**Stored data**.
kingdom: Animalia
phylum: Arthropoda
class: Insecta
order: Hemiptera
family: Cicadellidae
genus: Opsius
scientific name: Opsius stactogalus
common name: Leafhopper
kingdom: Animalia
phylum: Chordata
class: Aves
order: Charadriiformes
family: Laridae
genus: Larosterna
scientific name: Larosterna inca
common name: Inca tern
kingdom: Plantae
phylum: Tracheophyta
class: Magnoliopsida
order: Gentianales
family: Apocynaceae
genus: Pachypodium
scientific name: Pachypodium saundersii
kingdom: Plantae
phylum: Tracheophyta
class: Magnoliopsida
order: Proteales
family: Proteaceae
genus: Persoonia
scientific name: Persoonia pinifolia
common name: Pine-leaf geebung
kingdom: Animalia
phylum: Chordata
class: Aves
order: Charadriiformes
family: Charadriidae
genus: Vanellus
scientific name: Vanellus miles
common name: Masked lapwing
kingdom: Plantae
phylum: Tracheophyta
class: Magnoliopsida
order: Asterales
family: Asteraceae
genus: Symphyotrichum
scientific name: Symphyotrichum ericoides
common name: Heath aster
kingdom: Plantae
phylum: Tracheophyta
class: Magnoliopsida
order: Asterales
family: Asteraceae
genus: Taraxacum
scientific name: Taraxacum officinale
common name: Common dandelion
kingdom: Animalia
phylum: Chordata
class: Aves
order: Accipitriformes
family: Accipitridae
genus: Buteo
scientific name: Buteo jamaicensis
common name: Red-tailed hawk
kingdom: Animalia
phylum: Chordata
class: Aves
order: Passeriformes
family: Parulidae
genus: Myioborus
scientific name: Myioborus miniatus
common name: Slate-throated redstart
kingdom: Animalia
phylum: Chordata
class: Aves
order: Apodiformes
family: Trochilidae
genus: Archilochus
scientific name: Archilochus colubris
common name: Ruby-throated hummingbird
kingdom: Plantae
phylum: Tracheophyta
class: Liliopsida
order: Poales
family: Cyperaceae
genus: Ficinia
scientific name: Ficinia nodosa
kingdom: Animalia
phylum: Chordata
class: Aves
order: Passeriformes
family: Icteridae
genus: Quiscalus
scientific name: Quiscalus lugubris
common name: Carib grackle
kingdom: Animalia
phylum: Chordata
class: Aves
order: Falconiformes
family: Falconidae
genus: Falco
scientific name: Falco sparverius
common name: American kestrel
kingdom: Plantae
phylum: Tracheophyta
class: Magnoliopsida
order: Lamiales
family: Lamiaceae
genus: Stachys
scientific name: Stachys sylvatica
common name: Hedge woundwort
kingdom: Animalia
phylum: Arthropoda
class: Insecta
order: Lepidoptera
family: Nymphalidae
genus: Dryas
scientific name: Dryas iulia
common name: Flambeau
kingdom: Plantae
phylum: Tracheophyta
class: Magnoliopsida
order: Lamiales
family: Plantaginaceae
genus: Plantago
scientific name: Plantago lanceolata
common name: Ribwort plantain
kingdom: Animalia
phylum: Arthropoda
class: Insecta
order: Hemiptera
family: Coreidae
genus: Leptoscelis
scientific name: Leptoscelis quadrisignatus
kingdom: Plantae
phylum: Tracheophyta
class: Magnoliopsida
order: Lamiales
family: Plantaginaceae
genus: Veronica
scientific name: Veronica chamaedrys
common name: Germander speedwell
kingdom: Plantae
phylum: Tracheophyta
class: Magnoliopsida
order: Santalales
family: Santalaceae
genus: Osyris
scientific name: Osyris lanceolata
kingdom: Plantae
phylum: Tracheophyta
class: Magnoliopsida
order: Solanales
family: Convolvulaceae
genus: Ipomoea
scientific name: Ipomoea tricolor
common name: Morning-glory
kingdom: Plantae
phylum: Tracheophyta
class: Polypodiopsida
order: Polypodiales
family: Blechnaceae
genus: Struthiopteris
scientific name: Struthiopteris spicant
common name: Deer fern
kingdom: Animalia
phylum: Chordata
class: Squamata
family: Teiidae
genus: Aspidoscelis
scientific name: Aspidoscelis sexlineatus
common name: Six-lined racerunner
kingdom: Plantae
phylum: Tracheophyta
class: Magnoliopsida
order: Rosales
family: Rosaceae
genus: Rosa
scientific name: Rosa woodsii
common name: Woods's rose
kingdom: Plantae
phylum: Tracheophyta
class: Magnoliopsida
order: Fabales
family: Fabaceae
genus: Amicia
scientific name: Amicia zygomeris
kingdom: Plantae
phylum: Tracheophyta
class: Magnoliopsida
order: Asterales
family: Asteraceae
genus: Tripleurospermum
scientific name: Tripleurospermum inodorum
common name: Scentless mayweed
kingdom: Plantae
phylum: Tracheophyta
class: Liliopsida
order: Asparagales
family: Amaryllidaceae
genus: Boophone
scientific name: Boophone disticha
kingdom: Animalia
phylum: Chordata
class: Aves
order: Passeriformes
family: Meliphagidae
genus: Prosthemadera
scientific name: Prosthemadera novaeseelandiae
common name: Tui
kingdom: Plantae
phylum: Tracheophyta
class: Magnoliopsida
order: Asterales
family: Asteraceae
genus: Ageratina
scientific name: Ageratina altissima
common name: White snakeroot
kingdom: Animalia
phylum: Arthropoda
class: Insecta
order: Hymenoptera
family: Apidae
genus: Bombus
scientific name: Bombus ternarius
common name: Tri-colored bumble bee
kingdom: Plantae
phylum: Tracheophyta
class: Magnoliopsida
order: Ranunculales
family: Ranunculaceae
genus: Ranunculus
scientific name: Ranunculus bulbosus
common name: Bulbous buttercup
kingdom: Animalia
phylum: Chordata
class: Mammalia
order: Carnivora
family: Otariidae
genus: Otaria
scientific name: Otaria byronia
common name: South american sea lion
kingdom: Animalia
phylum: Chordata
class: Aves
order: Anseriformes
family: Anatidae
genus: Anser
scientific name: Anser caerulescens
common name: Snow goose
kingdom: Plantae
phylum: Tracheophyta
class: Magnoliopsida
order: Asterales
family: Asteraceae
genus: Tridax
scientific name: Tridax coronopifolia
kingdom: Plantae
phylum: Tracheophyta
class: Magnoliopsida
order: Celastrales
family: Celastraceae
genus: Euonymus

**TASK OBJECTIVE**.
Please reproduce every line above word for word, from the first to the last.

**EXERCISE RESULT**.
kingdom: Animalia
phylum: Arthropoda
class: Insecta
order: Hemiptera
family: Cicadellidae
genus: Opsius
scientific name: Opsius stactogalus
common name: Leafhopper
kingdom: Animalia
phylum: Chordata
class: Aves
order: Charadriiformes
family: Laridae
genus: Larosterna
scientific name: Larosterna inca
common name: Inca tern
kingdom: Plantae
phylum: Tracheophyta
class: Magnoliopsida
order: Gentianales
family: Apocynaceae
genus: Pachypodium
scientific name: Pachypodium saundersii
kingdom: Plantae
phylum: Tracheophyta
class: Magnoliopsida
order: Proteales
family: Proteaceae
genus: Persoonia
scientific name: Persoonia pinifolia
common name: Pine-leaf geebung
kingdom: Animalia
phylum: Chordata
class: Aves
order: Charadriiformes
family: Charadriidae
genus: Vanellus
scientific name: Vanellus miles
common name: Masked lapwing
kingdom: Plantae
phylum: Tracheophyta
class: Magnoliopsida
order: Asterales
family: Asteraceae
genus: Symphyotrichum
scientific name: Symphyotrichum ericoides
common name: Heath aster
kingdom: Plantae
phylum: Tracheophyta
class: Magnoliopsida
order: Asterales
family: Asteraceae
genus: Taraxacum
scientific name: Taraxacum officinale
common name: Common dandelion
kingdom: Animalia
phylum: Chordata
class: Aves
order: Accipitriformes
family: Accipitridae
genus: Buteo
scientific name: Buteo jamaicensis
common name: Red-tailed hawk
kingdom: Animalia
phylum: Chordata
class: Aves
order: Passeriformes
family: Parulidae
genus: Myioborus
scientific name: Myioborus miniatus
common name: Slate-throated redstart
kingdom: Animalia
phylum: Chordata
class: Aves
order: Apodiformes
family: Trochilidae
genus: Archilochus
scientific name: Archilochus colubris
common name: Ruby-throated hummingbird
kingdom: Plantae
phylum: Tracheophyta
class: Liliopsida
order: Poales
family: Cyperaceae
genus: Ficinia
scientific name: Ficinia nodosa
kingdom: Animalia
phylum: Chordata
class: Aves
order: Passeriformes
family: Icteridae
genus: Quiscalus
scientific name: Quiscalus lugubris
common name: Carib grackle
kingdom: Animalia
phylum: Chordata
class: Aves
order: Falconiformes
family: Falconidae
genus: Falco
scientific name: Falco sparverius
common name: American kestrel
kingdom: Plantae
phylum: Tracheophyta
class: Magnoliopsida
order: Lamiales
family: Lamiaceae
genus: Stachys
scientific name: Stachys sylvatica
common name: Hedge woundwort
kingdom: Animalia
phylum: Arthropoda
class: Insecta
order: Lepidoptera
family: Nymphalidae
genus: Dryas
scientific name: Dryas iulia
common name: Flambeau
kingdom: Plantae
phylum: Tracheophyta
class: Magnoliopsida
order: Lamiales
family: Plantaginaceae
genus: Plantago
scientific name: Plantago lanceolata
common name: Ribwort plantain
kingdom: Animalia
phylum: Arthropoda
class: Insecta
order: Hemiptera
family: Coreidae
genus: Leptoscelis
scientific name: Leptoscelis quadrisignatus
kingdom: Plantae
phylum: Tracheophyta
class: Magnoliopsida
order: Lamiales
family: Plantaginaceae
genus: Veronica
scientific name: Veronica chamaedrys
common name: Germander speedwell
kingdom: Plantae
phylum: Tracheophyta
class: Magnoliopsida
order: Santalales
family: Santalaceae
genus: Osyris
scientific name: Osyris lanceolata
kingdom: Plantae
phylum: Tracheophyta
class: Magnoliopsida
order: Solanales
family: Convolvulaceae
genus: Ipomoea
scientific name: Ipomoea tricolor
common name: Morning-glory
kingdom: Plantae
phylum: Tracheophyta
class: Polypodiopsida
order: Polypodiales
family: Blechnaceae
genus: Struthiopteris
scientific name: Struthiopteris spicant
common name: Deer fern
kingdom: Animalia
phylum: Chordata
class: Squamata
family: Teiidae
genus: Aspidoscelis
scientific name: Aspidoscelis sexlineatus
common name: Six-lined racerunner
kingdom: Plantae
phylum: Tracheophyta
class: Magnoliopsida
order: Rosales
family: Rosaceae
genus: Rosa
scientific name: Rosa woodsii
common name: Woods's rose
kingdom: Plantae
phylum: Tracheophyta
class: Magnoliopsida
order: Fabales
family: Fabaceae
genus: Amicia
scientific name: Amicia zygomeris
kingdom: Plantae
phylum: Tracheophyta
class: Magnoliopsida
order: Asterales
family: Asteraceae
genus: Tripleurospermum
scientific name: Tripleurospermum inodorum
common name: Scentless mayweed
kingdom: Plantae
phylum: Tracheophyta
class: Liliopsida
order: Asparagales
family: Amaryllidaceae
genus: Boophone
scientific name: Boophone disticha
kingdom: Animalia
phylum: Chordata
class: Aves
order: Passeriformes
family: Meliphagidae
genus: Prosthemadera
scientific name: Prosthemadera novaeseelandiae
common name: Tui
kingdom: Plantae
phylum: Tracheophyta
class: Magnoliopsida
order: Asterales
family: Asteraceae
genus: Ageratina
scientific name: Ageratina altissima
common name: White snakeroot
kingdom: Animalia
phylum: Arthropoda
class: Insecta
order: Hymenoptera
family: Apidae
genus: Bombus
scientific name: Bombus ternarius
common name: Tri-colored bumble bee
kingdom: Plantae
phylum: Tracheophyta
class: Magnoliopsida
order: Ranunculales
family: Ranunculaceae
genus: Ranunculus
scientific name: Ranunculus bulbosus
common name: Bulbous buttercup
kingdom: Animalia
phylum: Chordata
class: Mammalia
order: Carnivora
family: Otariidae
genus: Otaria
scientific name: Otaria byronia
common name: South american sea lion
kingdom: Animalia
phylum: Chordata
class: Aves
order: Anseriformes
family: Anatidae
genus: Anser
scientific name: Anser caerulescens
common name: Snow goose
kingdom: Plantae
phylum: Tracheophyta
class: Magnoliopsida
order: Asterales
family: Asteraceae
genus: Tridax
scientific name: Tridax coronopifolia
kingdom: Plantae
phylum: Tracheophyta
class: Magnoliopsida
order: Celastrales
family: Celastraceae
genus: Euonymus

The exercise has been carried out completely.